→ **Task goal**
Format everything from the line containing "Rendered at 1500 by 1125 pixels." down to the line containing "list Voucher praviloma" as a JSON list of strings, one string per line, leaving out blank lines.

→ **Available data**
════════

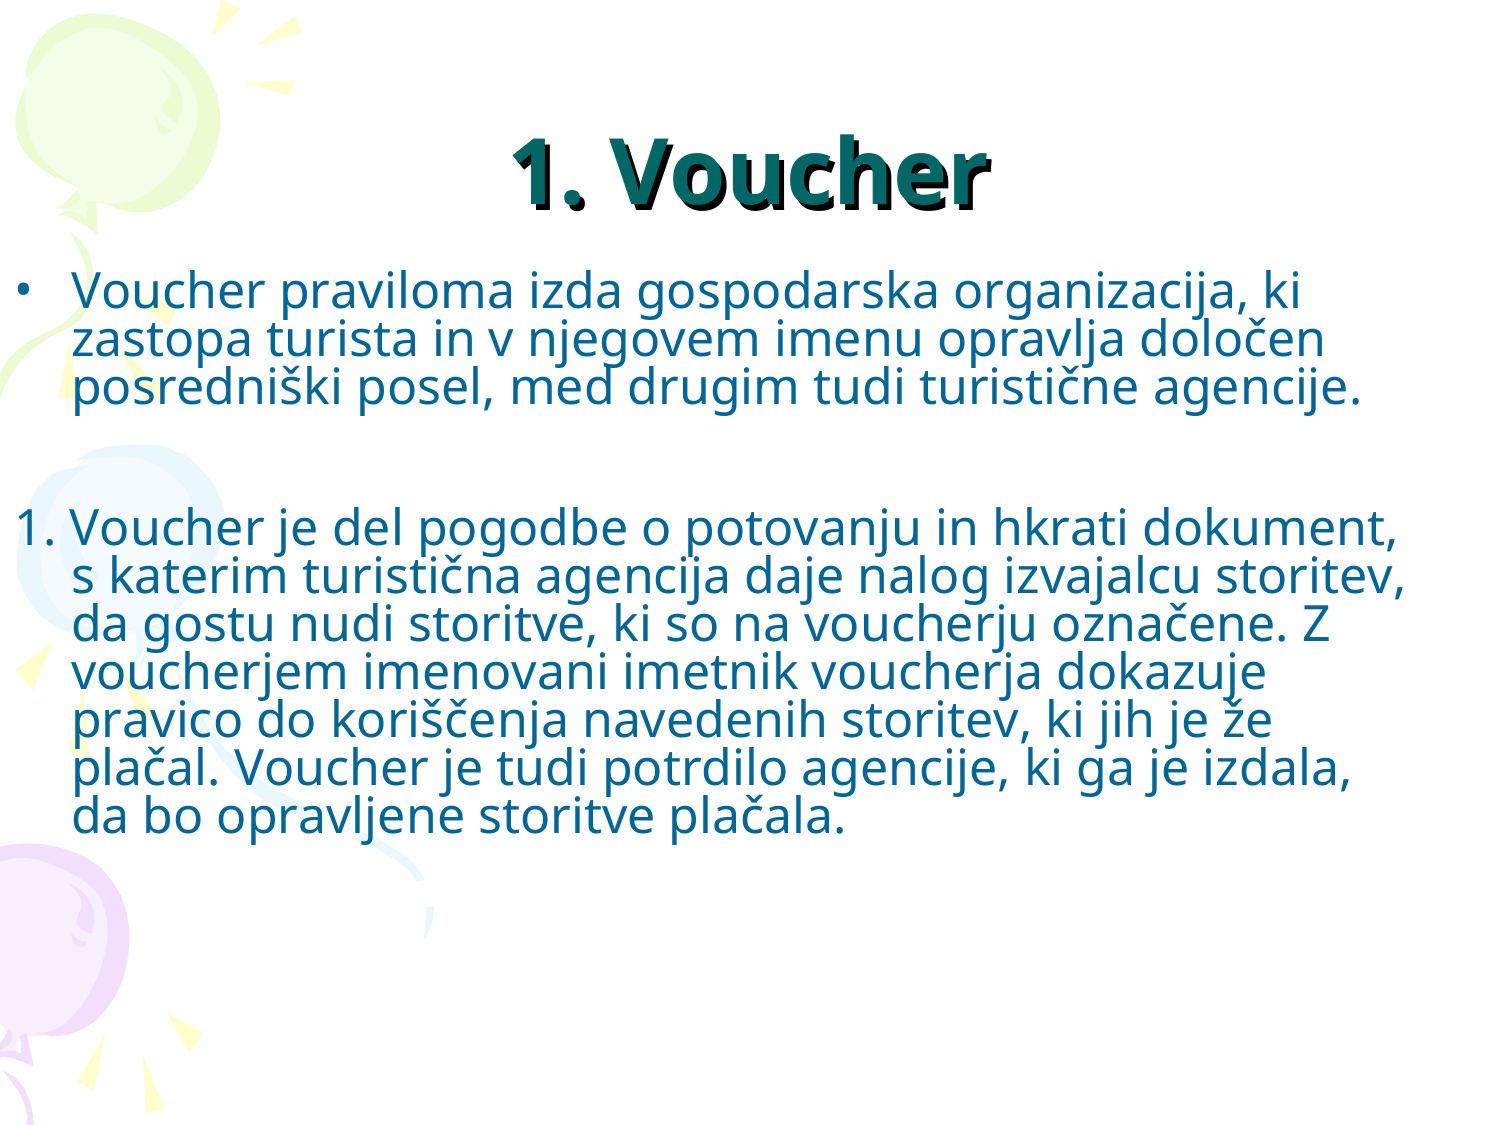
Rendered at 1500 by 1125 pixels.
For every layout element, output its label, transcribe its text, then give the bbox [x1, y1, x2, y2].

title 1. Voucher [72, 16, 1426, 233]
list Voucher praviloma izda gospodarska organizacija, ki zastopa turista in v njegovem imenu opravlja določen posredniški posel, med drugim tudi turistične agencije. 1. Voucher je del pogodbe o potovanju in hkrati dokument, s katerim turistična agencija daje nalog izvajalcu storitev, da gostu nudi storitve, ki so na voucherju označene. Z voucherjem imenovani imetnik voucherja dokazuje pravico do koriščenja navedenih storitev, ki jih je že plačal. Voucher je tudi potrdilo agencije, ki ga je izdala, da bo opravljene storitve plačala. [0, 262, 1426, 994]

════════

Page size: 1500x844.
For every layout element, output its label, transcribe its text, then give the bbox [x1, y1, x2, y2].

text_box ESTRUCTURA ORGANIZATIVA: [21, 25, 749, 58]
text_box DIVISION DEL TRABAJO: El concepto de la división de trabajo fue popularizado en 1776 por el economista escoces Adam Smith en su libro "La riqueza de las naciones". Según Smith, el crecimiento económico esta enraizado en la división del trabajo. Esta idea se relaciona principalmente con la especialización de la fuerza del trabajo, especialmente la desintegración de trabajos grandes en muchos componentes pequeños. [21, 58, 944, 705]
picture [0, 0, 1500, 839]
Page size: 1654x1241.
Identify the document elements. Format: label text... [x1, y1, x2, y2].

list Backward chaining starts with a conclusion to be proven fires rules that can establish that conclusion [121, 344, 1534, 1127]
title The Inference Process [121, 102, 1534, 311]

════════

→ **Exercise output**
[
  "Rendered at 1500 by 1125 pixels.",
  "For every layout element, output its label, transcribe its text, then give the bbox [x1, y1, x2, y2].",
  "title 1. Voucher [72, 16, 1426, 233]",
  "list Voucher praviloma izda gospodarska organizacija, ki zastopa turista in v njegovem imenu opravlja določen posredniški posel, med drugim tudi turistične agencije. 1. Voucher je del pogodbe o potovanju in hkrati dokument, s katerim turistična agencija daje nalog izvajalcu storitev, da gostu nudi storitve, ki so na voucherju označene. Z voucherjem imenovani imetnik voucherja dokazuje pravico do koriščenja navedenih storitev, ki jih je že plačal. Voucher je tudi potrdilo agencije, ki ga je izdala, da bo opravljene storitve plačala. [0, 262, 1426, 994]"
]